### RECORDS PROVIDED

-----

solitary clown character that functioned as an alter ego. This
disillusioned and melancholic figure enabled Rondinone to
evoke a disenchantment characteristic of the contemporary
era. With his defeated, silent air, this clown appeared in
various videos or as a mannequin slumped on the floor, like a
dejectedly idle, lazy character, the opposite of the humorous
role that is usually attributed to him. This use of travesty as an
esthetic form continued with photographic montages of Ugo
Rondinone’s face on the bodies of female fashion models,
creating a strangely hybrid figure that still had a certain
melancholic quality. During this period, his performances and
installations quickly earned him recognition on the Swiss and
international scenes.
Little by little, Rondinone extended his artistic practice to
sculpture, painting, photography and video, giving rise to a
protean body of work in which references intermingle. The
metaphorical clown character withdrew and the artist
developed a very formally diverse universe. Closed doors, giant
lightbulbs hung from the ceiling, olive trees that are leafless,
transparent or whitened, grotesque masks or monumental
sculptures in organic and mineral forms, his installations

-----

### THE TASK
Give back exactly the lines above, from the line containing "disillusioned and melancholic" through the line containing "transparent or whitened, grotesque", with both end lines and nothing more.

### FINISHED EXERCISE
disillusioned and melancholic figure enabled Rondinone to
evoke a disenchantment characteristic of the contemporary
era. With his defeated, silent air, this clown appeared in
various videos or as a mannequin slumped on the floor, like a
dejectedly idle, lazy character, the opposite of the humorous
role that is usually attributed to him. This use of travesty as an
esthetic form continued with photographic montages of Ugo
Rondinone’s face on the bodies of female fashion models,
creating a strangely hybrid figure that still had a certain
melancholic quality. During this period, his performances and
installations quickly earned him recognition on the Swiss and
international scenes.
Little by little, Rondinone extended his artistic practice to
sculpture, painting, photography and video, giving rise to a
protean body of work in which references intermingle. The
metaphorical clown character withdrew and the artist
developed a very formally diverse universe. Closed doors, giant
lightbulbs hung from the ceiling, olive trees that are leafless,
transparent or whitened, grotesque masks or monumental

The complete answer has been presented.